Regardless of their personal characteristics, cybercriminals know how to take advantage of our devices’ vulnerability. They exploit flaws in their software to spread malware in ways that are difficult to anticipate and challenging to stop. While this is nothing new, what’s new is that there are new workarounds that help cybercriminals avoid well-known security tactics. Some examples of their level of ingenuity include the fact that cyberattackers are now:
- Leveraging vulnerabilities that affect widely used types of software
- Changing what type of malware they deliver during a cyberattack
- Changing ransomware extensions so that it takes longer to notice the strain on the resources that are being attacked
- Using auto-updating elements to automate new payload delivery
- Being more creative so it’s harder to recognize spoofing
- Targeting widespread vulnerabilities through much scarier proof of concept attacks
- Leaking everyone’s data
- Using spambots that are much better than any of the ones invented or used in the past
- Creating sophisticated supply-chain attacks that have much deeper geopolitical implications
Protection Guide Against Malware Threats
Considering how we’re now dealing with modern cybercriminals who are much more sophisticated than any whom we’ve ever dealt with before, it’s time for everyone to learn all they can about software patching. As a business owner, it’s important to provide each of our employees with as much information as we can about cybersecurity threats. Even home users need this education today. In fact, it’s up to all of us to proactively change our behaviors in a way that will enhance our security online.
We must all admit that the online landscape is no longer safe. With this thought in the forefront of our minds, securing our valuable data should become a top priority. There are some useful ways to maximize your protection against these attacks. They include:
Make sure all your software is up-to-date. As soon as a new update is released you should install it. This will add multiple layers of security that will decrease your chances of being infected with malware.
Use a password manager program to create strong, unique passwords for each of your accounts. This makes it harder for you to be hacked and if one account is hacked, it makes sure that not every account is vulnerable.
Always have at least two backups for your data – an external hard drive and one in the cloud.
Keep your software and infrastructure up-to-date because cybercriminals look for outdated software and infrastructure when launching new attacks. It’s up to you to close any potential holes in your cybersecurity. To enhance your protection here, you should always use an antivirus program along with a proactive cybersecurity software solution.

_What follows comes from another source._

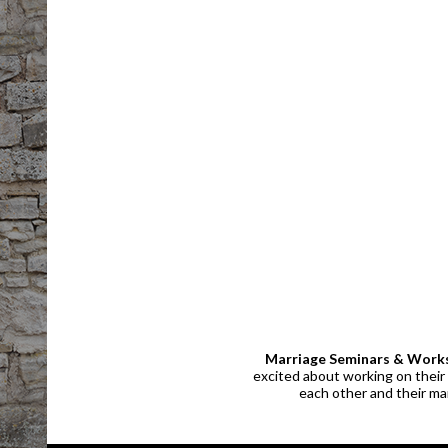
Marriage Seminars & Work
excited about working on their 
each other and their mar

Make sure you don’t have an “it can’t happen to me” mindset to one that focuses on educating yourself about cybercrime so you can stay safe online. Having at least a minimal amount of cybersecurity knowledge is essential for everyone today. This is the only way you can easily discern the good from the bad so you’re safer online.
Learning from cybercriminals’ malicious actions will give you the best defense against their tactics. As such, we need to continually investigate what makes cybercriminals tick so we always act in a proactive way in a timely fashion.